EXERCISE BRIEF>
In the records below, find the line with "131 200 948" and the line with "u v d — depth at each pixel (inches).". Print both exactly, along with every line between them, and no other line.

Stored data entries:
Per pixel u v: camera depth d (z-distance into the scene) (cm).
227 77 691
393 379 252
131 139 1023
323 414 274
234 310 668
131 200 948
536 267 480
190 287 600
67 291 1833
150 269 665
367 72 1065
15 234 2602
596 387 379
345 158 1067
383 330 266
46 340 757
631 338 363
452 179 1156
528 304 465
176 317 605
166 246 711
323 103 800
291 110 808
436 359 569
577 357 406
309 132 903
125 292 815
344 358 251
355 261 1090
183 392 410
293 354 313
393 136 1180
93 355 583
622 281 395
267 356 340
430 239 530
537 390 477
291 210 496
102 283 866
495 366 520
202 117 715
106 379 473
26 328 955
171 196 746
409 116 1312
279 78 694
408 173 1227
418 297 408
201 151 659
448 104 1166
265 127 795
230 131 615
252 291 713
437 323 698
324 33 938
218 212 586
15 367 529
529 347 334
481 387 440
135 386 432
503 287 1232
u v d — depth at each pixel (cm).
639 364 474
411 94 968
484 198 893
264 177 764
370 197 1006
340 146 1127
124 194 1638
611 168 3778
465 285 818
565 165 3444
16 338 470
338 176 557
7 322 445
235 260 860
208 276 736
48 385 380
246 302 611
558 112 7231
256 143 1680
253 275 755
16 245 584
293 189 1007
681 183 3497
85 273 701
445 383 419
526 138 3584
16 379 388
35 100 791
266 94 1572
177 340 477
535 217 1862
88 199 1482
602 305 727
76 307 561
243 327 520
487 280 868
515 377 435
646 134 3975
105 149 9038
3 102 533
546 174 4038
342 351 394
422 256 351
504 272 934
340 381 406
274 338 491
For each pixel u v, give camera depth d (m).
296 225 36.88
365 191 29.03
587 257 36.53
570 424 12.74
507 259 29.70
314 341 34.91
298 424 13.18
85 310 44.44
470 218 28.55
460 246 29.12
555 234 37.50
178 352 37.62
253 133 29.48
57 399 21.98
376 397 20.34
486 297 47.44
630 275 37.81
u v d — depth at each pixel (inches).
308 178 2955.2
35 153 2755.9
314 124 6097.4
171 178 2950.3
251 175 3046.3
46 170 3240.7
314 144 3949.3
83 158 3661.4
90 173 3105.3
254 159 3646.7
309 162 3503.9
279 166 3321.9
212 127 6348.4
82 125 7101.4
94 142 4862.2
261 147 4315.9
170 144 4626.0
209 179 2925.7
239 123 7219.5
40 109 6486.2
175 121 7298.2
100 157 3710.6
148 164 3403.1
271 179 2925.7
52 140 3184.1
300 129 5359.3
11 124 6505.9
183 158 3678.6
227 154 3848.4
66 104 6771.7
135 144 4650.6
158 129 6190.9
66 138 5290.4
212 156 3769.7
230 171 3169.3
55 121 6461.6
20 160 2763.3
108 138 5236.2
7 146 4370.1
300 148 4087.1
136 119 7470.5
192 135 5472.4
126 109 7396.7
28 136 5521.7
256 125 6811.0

RESULT OF THE EXERCISE>
131 200 948
536 267 480
190 287 600
67 291 1833
150 269 665
367 72 1065
15 234 2602
596 387 379
345 158 1067
383 330 266
46 340 757
631 338 363
452 179 1156
528 304 465
176 317 605
166 246 711
323 103 800
291 110 808
436 359 569
577 357 406
309 132 903
125 292 815
344 358 251
355 261 1090
183 392 410
293 354 313
393 136 1180
93 355 583
622 281 395
267 356 340
430 239 530
537 390 477
291 210 496
102 283 866
495 366 520
202 117 715
106 379 473
26 328 955
171 196 746
409 116 1312
279 78 694
408 173 1227
418 297 408
201 151 659
448 104 1166
265 127 795
230 131 615
252 291 713
437 323 698
324 33 938
218 212 586
15 367 529
529 347 334
481 387 440
135 386 432
503 287 1232
u v d — depth at each pixel (cm).
639 364 474
411 94 968
484 198 893
264 177 764
370 197 1006
340 146 1127
124 194 1638
611 168 3778
465 285 818
565 165 3444
16 338 470
338 176 557
7 322 445
235 260 860
208 276 736
48 385 380
246 302 611
558 112 7231
256 143 1680
253 275 755
16 245 584
293 189 1007
681 183 3497
85 273 701
445 383 419
526 138 3584
16 379 388
35 100 791
266 94 1572
177 340 477
535 217 1862
88 199 1482
602 305 727
76 307 561
243 327 520
487 280 868
515 377 435
646 134 3975
105 149 9038
3 102 533
546 174 4038
342 351 394
422 256 351
504 272 934
340 381 406
274 338 491
For each pixel u v, give camera depth d (m).
296 225 36.88
365 191 29.03
587 257 36.53
570 424 12.74
507 259 29.70
314 341 34.91
298 424 13.18
85 310 44.44
470 218 28.55
460 246 29.12
555 234 37.50
178 352 37.62
253 133 29.48
57 399 21.98
376 397 20.34
486 297 47.44
630 275 37.81
u v d — depth at each pixel (inches).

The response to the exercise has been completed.